No ano passado fiz um workshop de impressão manual em tecidos com a Marta! E como eu disse, foi um workshop que me abriu os olhos para uma série de possibilidades. Para além de algumas experiências que espero partilhar convosco em breve, deu-me algumas ideias para impressões em papel. E por isso, no passado Natal, resolvi criar um carimbo que utilizei para fazer postais. Para isso, embrenhei-me na aventura de criar um grande carimbo desenhado e cravado à mão para ilustrar os meus postais. Eu sou católica e por isso o motivo que escolhi para os postais está naturalmente ligado ao nascimento de Cristo. Contudo, não sirva isto de imposição para ninguém que o queira enviar ou que o receba. Acima de qualquer coisa, este postal tinha o objectivo de carregar os postais com uma dose generosa de amor e enviá-la aos amigos!

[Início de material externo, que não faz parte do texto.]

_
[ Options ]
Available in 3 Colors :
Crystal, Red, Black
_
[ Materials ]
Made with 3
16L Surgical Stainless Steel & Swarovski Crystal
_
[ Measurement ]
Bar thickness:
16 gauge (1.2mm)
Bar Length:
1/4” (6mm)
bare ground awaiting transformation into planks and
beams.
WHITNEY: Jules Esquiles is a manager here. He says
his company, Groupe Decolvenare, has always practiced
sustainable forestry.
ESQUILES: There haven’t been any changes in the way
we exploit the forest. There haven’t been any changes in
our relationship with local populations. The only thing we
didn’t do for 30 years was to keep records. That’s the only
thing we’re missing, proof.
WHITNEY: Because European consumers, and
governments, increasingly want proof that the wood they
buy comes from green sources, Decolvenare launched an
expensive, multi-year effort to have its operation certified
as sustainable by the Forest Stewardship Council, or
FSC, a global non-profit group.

Apesar da imagem algo tradicional, para lhes dar um toque de actualidade e que me representasse também de alguma forma, decidi costurar uma fralda bem “cool” para cada um dos meus meninos Jesus. Adorei o resultado final e foi um momento muito estimulante quando os deixei no marco do correio. A expectativa de saber que os meus amigos os receberiam dentro de dias nas suas caixas de correio era enorme!

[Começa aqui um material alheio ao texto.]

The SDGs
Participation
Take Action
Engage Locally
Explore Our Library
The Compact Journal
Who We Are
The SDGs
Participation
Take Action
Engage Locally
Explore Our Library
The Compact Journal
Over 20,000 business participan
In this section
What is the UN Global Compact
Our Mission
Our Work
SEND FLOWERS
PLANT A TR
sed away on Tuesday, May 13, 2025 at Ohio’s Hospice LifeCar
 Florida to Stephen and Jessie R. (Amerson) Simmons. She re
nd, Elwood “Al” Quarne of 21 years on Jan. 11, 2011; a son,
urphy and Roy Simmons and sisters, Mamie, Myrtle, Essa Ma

For some time that I have realized that writing by hand is something very personal, pleasant and calming. There are those who find it a therapeutic activity in a world that spins at a great speed. Sending postcards from our trips and other experiences is something we still do from time to time. However, if there is something that is almost lost is the habit of sending holiday postcards in exchange for some emails, sms or even posts on the social networks. But whether we like it or not, sending postcards or letters (specially the handmade ones) has a special meaning. There is not too much to receive in the mailbox these days besides publicity and bills! But, despite being just a piece of paper, a postcard can be received as a gesture of affection: a kind of attention the world is hungry and thirsty for.

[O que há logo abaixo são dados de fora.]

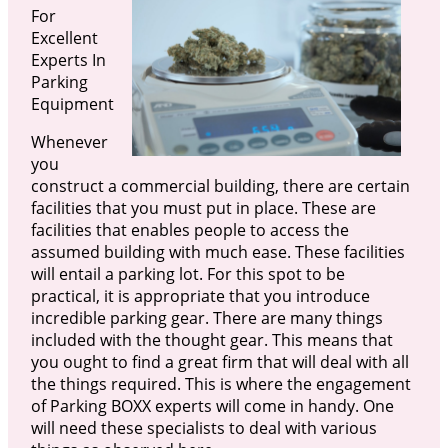
For
Excellent
Experts In
Parking
Equipment
Whenever
you
construct a commercial building, there are certain
facilities that you must put in place. These are
facilities that enables people to access the
assumed building with much ease. These facilities
will entail a parking lot. For this spot to be
practical, it is appropriate that you introduce
incredible parking gear. There are many things
included with the thought gear. This means that
you ought to find a great firm that will deal with all
the things required. This is where the engagement
of Parking BOXX experts will come in handy. One
will need these specialists to deal with various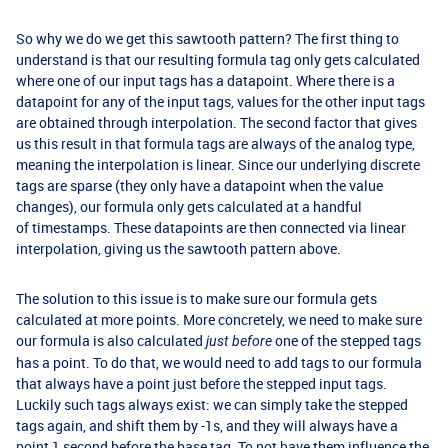
So why we do we get this sawtooth pattern? The first thing to
understand is that our resulting formula tag only gets calculated
where one of our input tags has a datapoint. Where there is a
datapoint for any of the input tags, values for the other input tags
are obtained through interpolation. The second factor that gives
us this result in that formula tags are always of the analog type,
meaning the interpolation is linear. Since our underlying discrete
tags are sparse (they only have a datapoint when the value
changes), our formula only gets calculated at a handful
of timestamps. These datapoints are then connected via linear
interpolation, giving us the sawtooth pattern above.
The solution to this issue is to make sure our formula gets
calculated at more points. More concretely, we need to make sure
our formula is also calculated
one of the stepped tags
just before
has a point. To do that, we would need to add tags to our formula
that always have a point just before the stepped input tags.
Luckily such tags always exist: we can simply take the stepped
tags again, and shift them by -1s, and they will always have a
point 1 second before the base tag. To not have them influence the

Restoring the habit of sending Christmas postcards had a therapeutic dimension for me so I reintroduce it on my advent tasks. And obviously, they must be handmade! Last year, I went on fabric manual printing workshop with Marta! And like I said before, it was a workshop that opened my eyes to a number of possibilities. In addition to some experiences that I hope to share with you soon, I come up with some ideas for paper prints. And so, last Christmas, I decided to create a stamp that I used to make my Christmas postcards. I decided to create a large, hand-drawn stamp to illustrate my Christmas postcards. I am Catholic and so I chose a design related to the birth of Christ. However, it was not intended to impose nothing to anyone who wants to send it or who receives it. Above all, this had the purpose of carrying the cards with a generous dose of love and sending it to my friends!
Although the image is somehow traditional, I gave it a little touch of reality by sewing a very “cool” dipper for each of my baby Jesus. I loved the final result and it was a very exciting moment when I took it to the Mail box. The expectation of knowing that my friends will receive them in a couple of days was huge!